**Work instructions**
From the line with "X110457153Y-70141202D03*" through the final line of the entries below, write out each line exactly and nothing else.

**Circuit design text data**
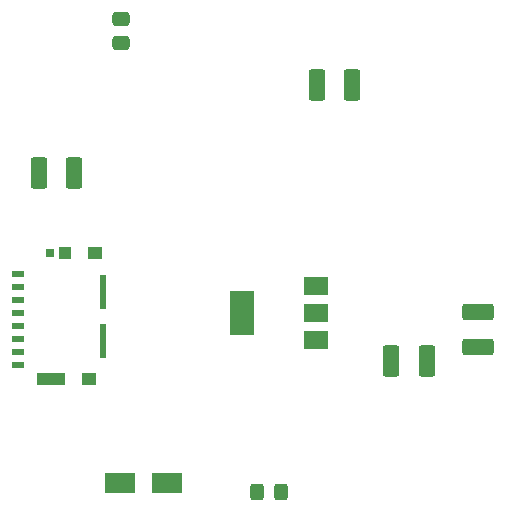
<source format=gbr>
%TF.GenerationSoftware,KiCad,Pcbnew,6.0.5-a6ca702e91~116~ubuntu21.10.1*%
%TF.CreationDate,2022-08-24T06:01:09-06:00*%
%TF.ProjectId,DB25m_F4Lite_THTV1_1,44423235-6d5f-4463-944c-6974655f5448,rev?*%
%TF.SameCoordinates,Original*%
%TF.FileFunction,Paste,Bot*%
%TF.FilePolarity,Positive*%
%FSLAX46Y46*%
G04 Gerber Fmt 4.6, Leading zero omitted, Abs format (unit mm)*
G04 Created by KiCad (PCBNEW 6.0.5-a6ca702e91~116~ubuntu21.10.1) date 2022-08-24 06:01:09*
%MOMM*%
%LPD*%
G01*
G04 APERTURE LIST*
G04 Aperture macros list*
%AMRoundRect*
0 Rectangle with rounded corners*
0 $1 Rounding radius*
0 $2 $3 $4 $5 $6 $7 $8 $9 X,Y pos of 4 corners*
0 Add a 4 corners polygon primitive as box body*
4,1,4,$2,$3,$4,$5,$6,$7,$8,$9,$2,$3,0*
0 Add four circle primitives for the rounded corners*
1,1,$1+$1,$2,$3*
1,1,$1+$1,$4,$5*
1,1,$1+$1,$6,$7*
1,1,$1+$1,$8,$9*
0 Add four rect primitives between the rounded corners*
20,1,$1+$1,$2,$3,$4,$5,0*
20,1,$1+$1,$4,$5,$6,$7,0*
20,1,$1+$1,$6,$7,$8,$9,0*
20,1,$1+$1,$8,$9,$2,$3,0*%
G04 Aperture macros list end*
%ADD10RoundRect,0.250001X-0.462499X-1.074999X0.462499X-1.074999X0.462499X1.074999X-0.462499X1.074999X0*%
%ADD11RoundRect,0.250001X0.462499X1.074999X-0.462499X1.074999X-0.462499X-1.074999X0.462499X-1.074999X0*%
%ADD12R,0.550000X2.910000*%
%ADD13R,1.000000X0.500000*%
%ADD14R,0.780000X0.720000*%
%ADD15R,1.200000X1.050000*%
%ADD16R,2.390000X1.050000*%
%ADD17R,1.080000X1.050000*%
%ADD18RoundRect,0.250001X-1.074999X0.462499X-1.074999X-0.462499X1.074999X-0.462499X1.074999X0.462499X0*%
%ADD19RoundRect,0.250000X-0.475000X0.337500X-0.475000X-0.337500X0.475000X-0.337500X0.475000X0.337500X0*%
%ADD20RoundRect,0.250000X-0.325000X-0.450000X0.325000X-0.450000X0.325000X0.450000X-0.325000X0.450000X0*%
%ADD21R,2.500000X1.800000*%
%ADD22R,2.000000X1.500000*%
%ADD23R,2.000000X3.800000*%
G04 APERTURE END LIST*
D10*
%TO.C,C2*%
X139398915Y-79310243D03*
X142373915Y-79310243D03*
%TD*%
D11*
%TO.C,C3*%
X136064320Y-55928260D03*
X133089320Y-55928260D03*
%TD*%
D12*
%TO.C,J5*%
X115012153Y-77596202D03*
X115012153Y-73406202D03*
D13*
X107777153Y-71901202D03*
X107777153Y-73001202D03*
X107777153Y-74101202D03*
X107777153Y-75201202D03*
X107777153Y-76301202D03*
X107777153Y-77401202D03*
X107777153Y-78501202D03*
X107777153Y-79601202D03*
D14*
X110457153Y-70141202D03*
D15*
X113767153Y-80776202D03*
D16*
X110582153Y-80776202D03*
D15*
X114337153Y-70131202D03*
D17*
X111727153Y-70141202D03*
%TD*%
D18*
%TO.C,C1*%
X146764914Y-75128742D03*
X146764914Y-78103742D03*
%TD*%
D11*
%TO.C,C4*%
X112522000Y-63383160D03*
X109547000Y-63383160D03*
%TD*%
D19*
%TO.C,C5*%
X116535200Y-50299800D03*
X116535200Y-52374800D03*
%TD*%
D20*
%TO.C,F2*%
X127998000Y-90322400D03*
X130048000Y-90322400D03*
%TD*%
D21*
%TO.C,D2*%
X120414800Y-89611200D03*
X116414800Y-89611200D03*
%TD*%
D22*
%TO.C,U3*%
X133045600Y-72884000D03*
D23*
X126745600Y-75184000D03*
D22*
X133045600Y-75184000D03*
X133045600Y-77484000D03*
%TD*%
M02*

</source>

**Exercise result**
X110457153Y-70141202D03*
D15*
X113767153Y-80776202D03*
D16*
X110582153Y-80776202D03*
D15*
X114337153Y-70131202D03*
D17*
X111727153Y-70141202D03*
%TD*%
D18*
%TO.C,C1*%
X146764914Y-75128742D03*
X146764914Y-78103742D03*
%TD*%
D11*
%TO.C,C4*%
X112522000Y-63383160D03*
X109547000Y-63383160D03*
%TD*%
D19*
%TO.C,C5*%
X116535200Y-50299800D03*
X116535200Y-52374800D03*
%TD*%
D20*
%TO.C,F2*%
X127998000Y-90322400D03*
X130048000Y-90322400D03*
%TD*%
D21*
%TO.C,D2*%
X120414800Y-89611200D03*
X116414800Y-89611200D03*
%TD*%
D22*
%TO.C,U3*%
X133045600Y-72884000D03*
D23*
X126745600Y-75184000D03*
D22*
X133045600Y-75184000D03*
X133045600Y-77484000D03*
%TD*%
M02*

</source>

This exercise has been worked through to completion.